High numbers of elk, deer, boar and wolves show long-term effect of world’s worst nuclear accident is less damaging than everyday human activity, say scientists


The explosion of reactor four on 26 April 1986 killed dozens of plant staff and rescue workers, and led to high radiation doses in the first weeks and months that had significant effects on animal health and reproduction around Chernobyl.

But after analysing previously unpublished animal track records and aerial surveys from Belarusian authorities and scientists, the authors of the study, which was published in the journal Current Biology, found no long-term impact to population numbers from the radiation released by the accident.
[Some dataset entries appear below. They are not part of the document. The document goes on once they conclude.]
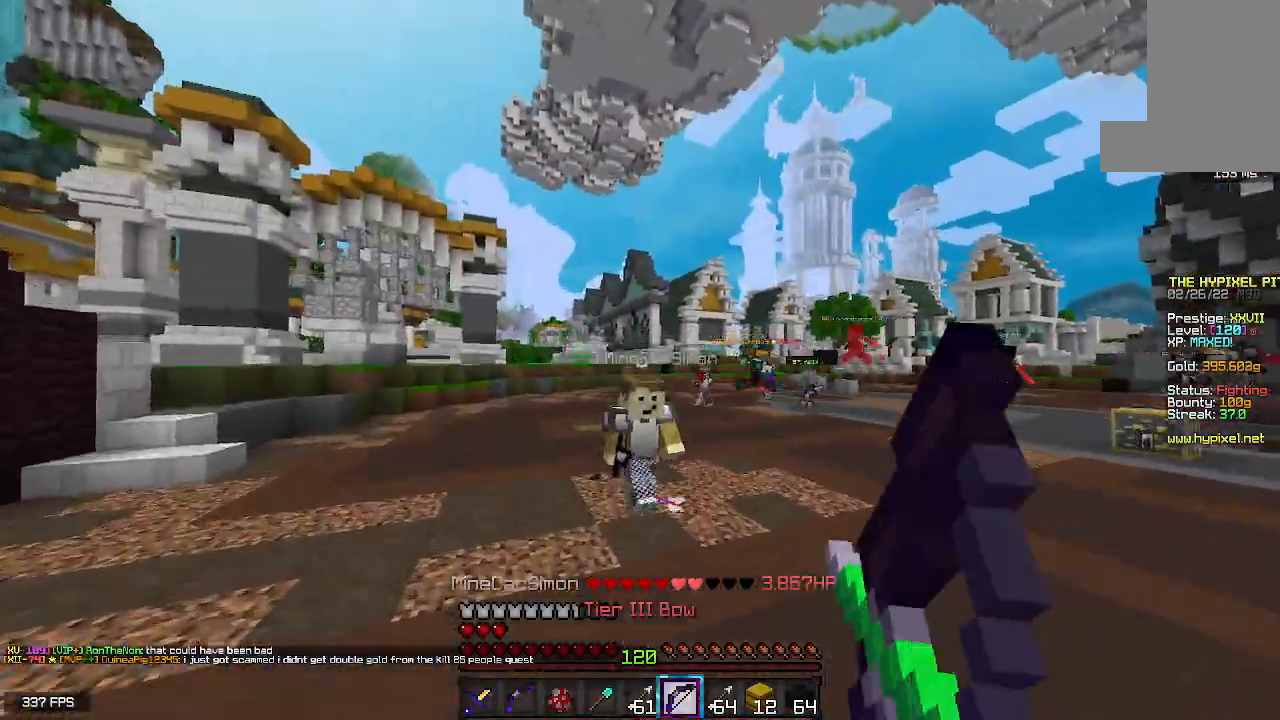
{"keys": ["w"], "mouse": ["left"], "events": [[50, "a", "up"], [100, "mouse_right", "up"], [183, "mouse_left", "down"], [283, "d", "up"], [317, "space", "up"]]}
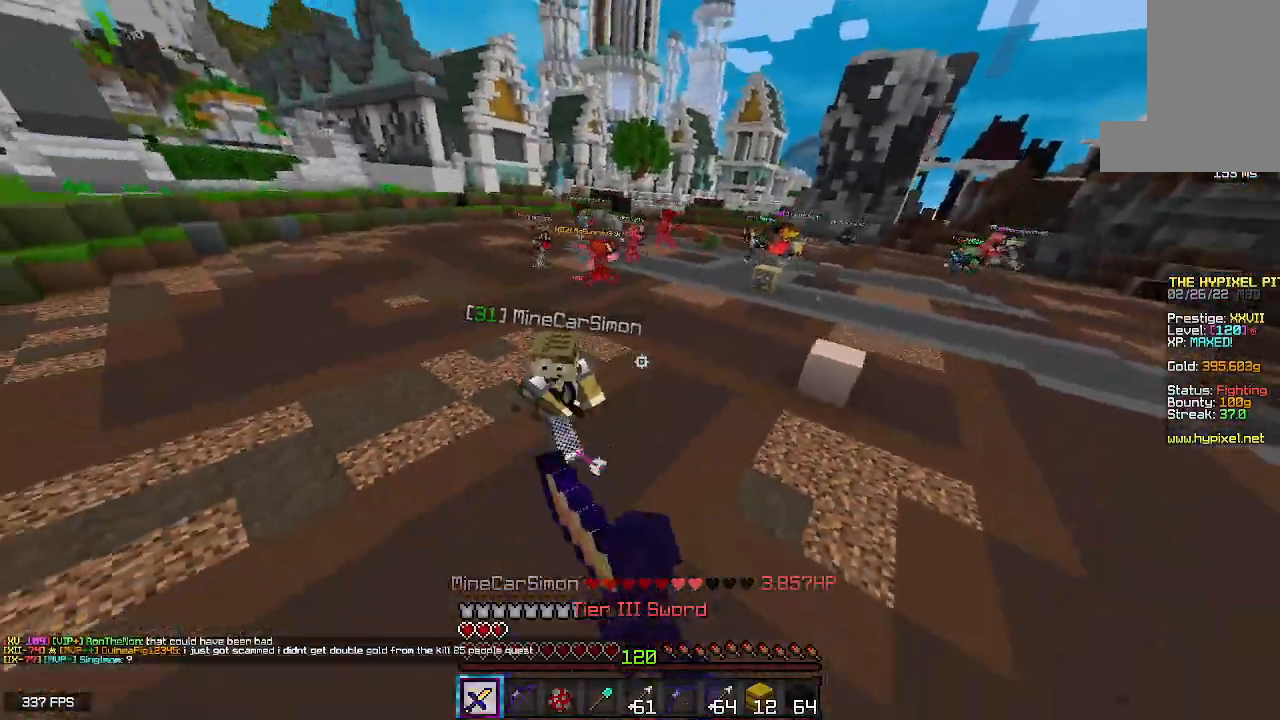
{"keys": ["d", "w"], "mouse": ["right"], "events": [[33, "mouse_right", "down"], [167, "mouse_left", "up"], [217, "mouse_right", "up"], [433, "mouse_right", "down"], [467, "d", "down"]]}
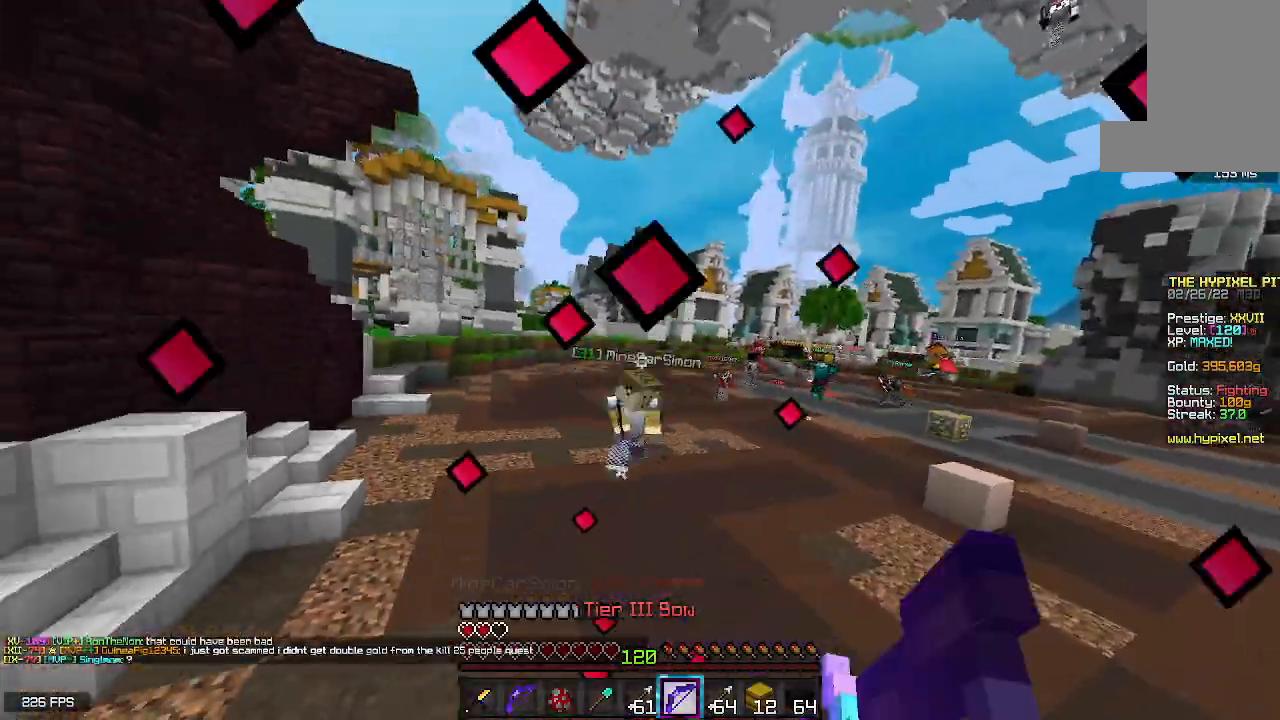
{"keys": ["d", "space", "w"], "mouse": [], "events": [[250, "mouse_right", "up"], [467, "space", "down"]]}
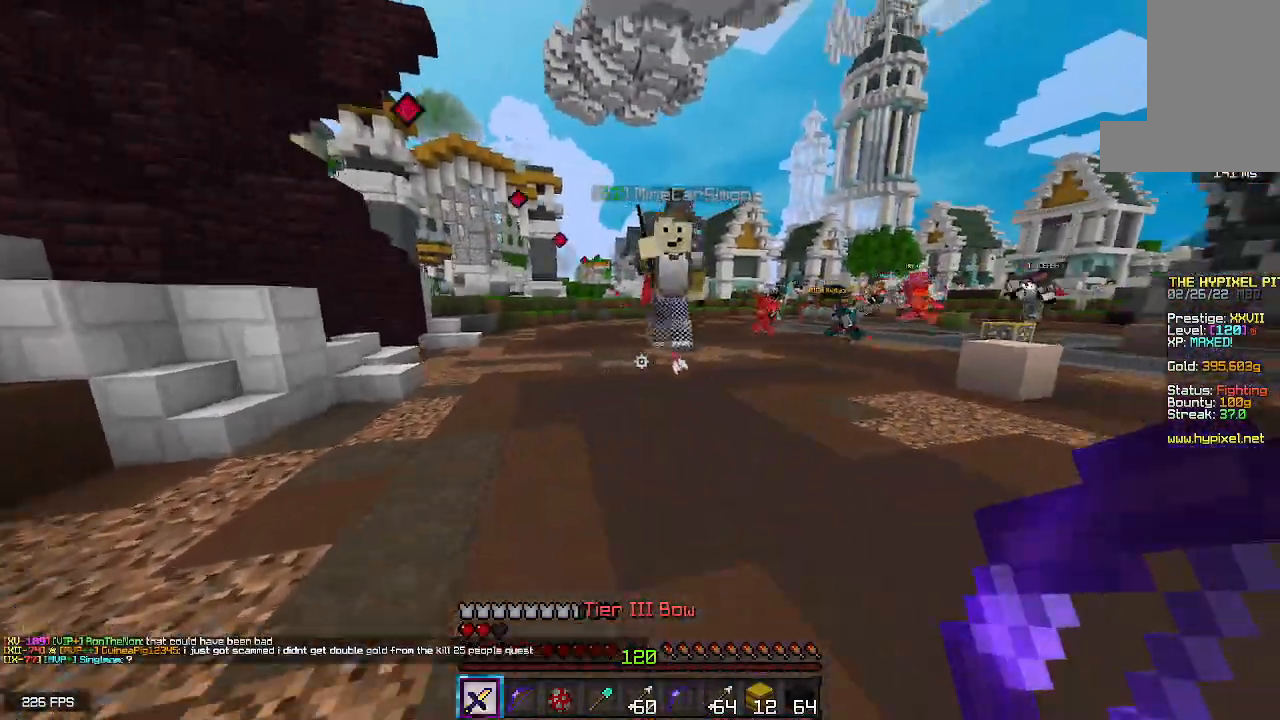
{"keys": [], "mouse": ["left"], "events": [[67, "d", "up"], [183, "space", "up"], [200, "mouse_left", "down"], [300, "mouse_right", "down"], [400, "w", "up"], [483, "mouse_right", "up"]]}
“Chernobyl caused a lot of human damage. The social and economical problems were huge. If you set that aside – if you can set that aside – it’s hard to argue that it’s really damaged the ecosystem as a whole,” said Smith.

The number of animals was probably lower before the nuclear accident than now, because the area was relatively developed, with industry, agriculture and hunting. While it was possible that radiation still had some negative effects on animals it was not enough to affect their populations, Smith said.
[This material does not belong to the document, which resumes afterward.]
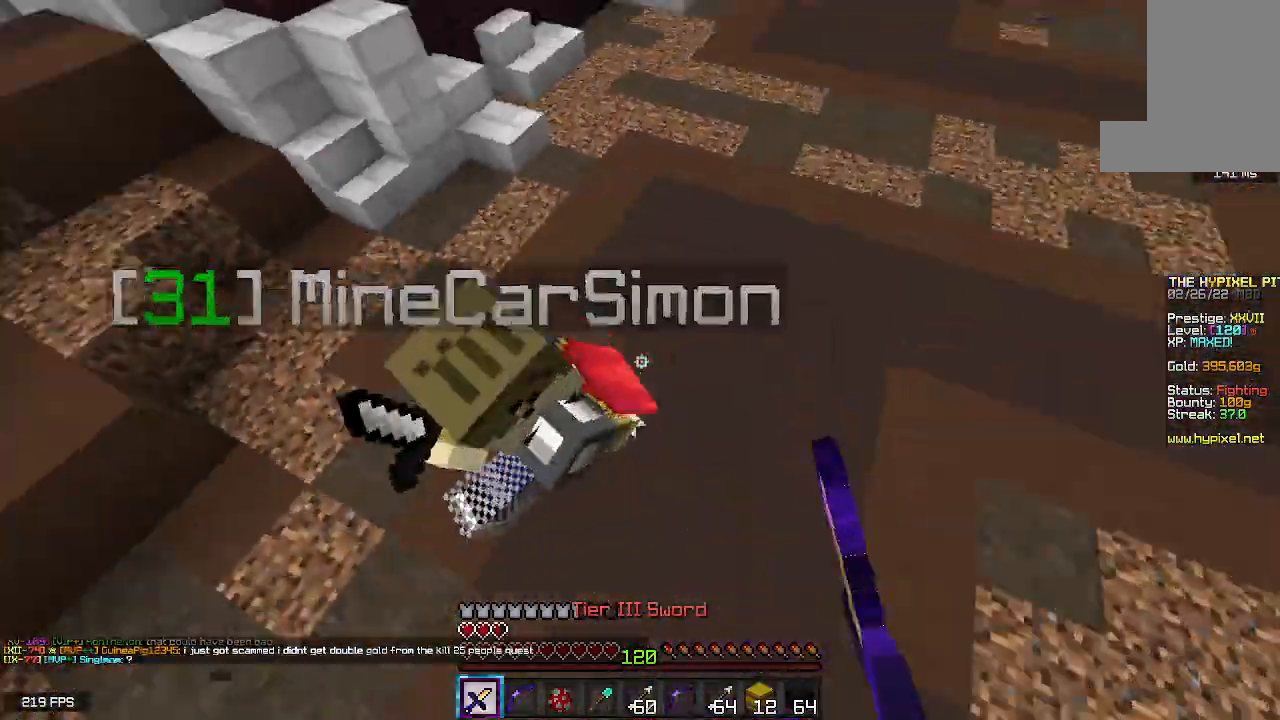
{"keys": [], "mouse": ["left"], "events": []}
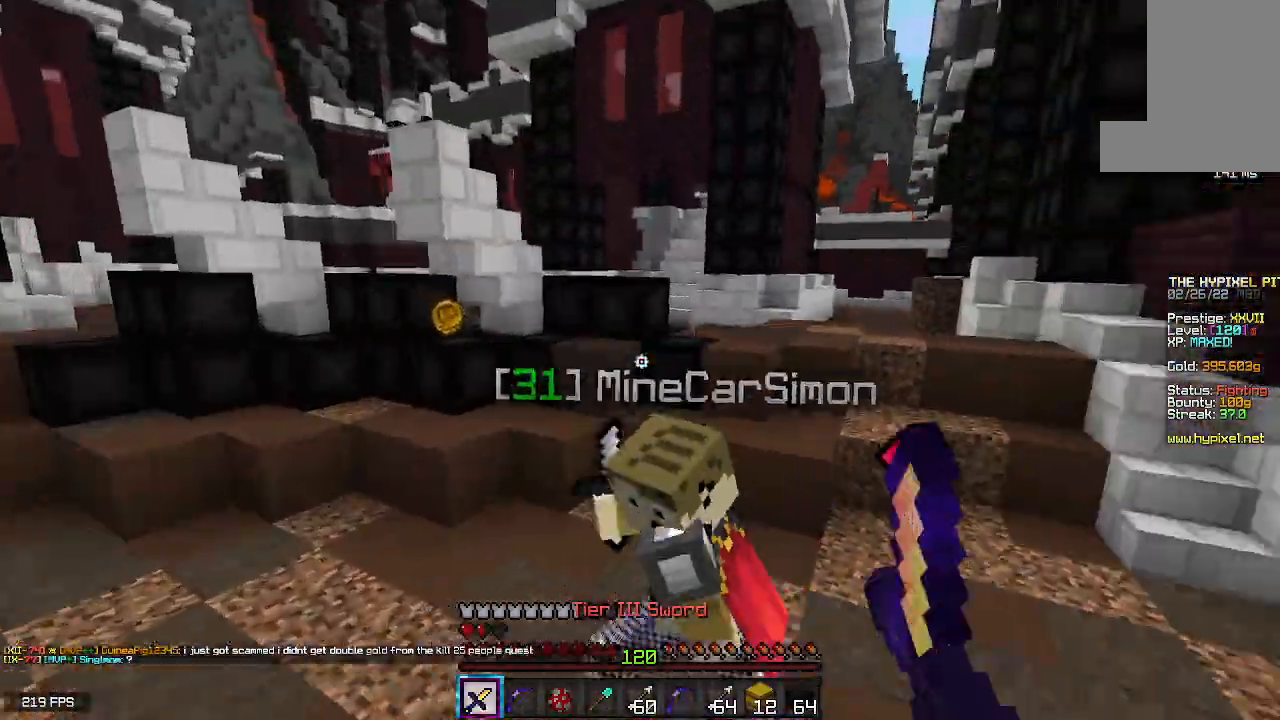
{"keys": ["a", "w"], "mouse": ["left"], "events": [[33, "w", "down"], [283, "mouse_right", "down"], [333, "a", "down"], [483, "mouse_right", "up"]]}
But Anders Pape Møller of the University of Paris-Sud questioned why the data had gone unpublished for decades and argued the rebound in populations was simply a sign of wildlife doing better across Europe.


Møller, who has researched the region since 1991 and published papers on the negative impact of radiation on insects and birds at Chernobyl, said there was no reason to expect differences between different types of animals.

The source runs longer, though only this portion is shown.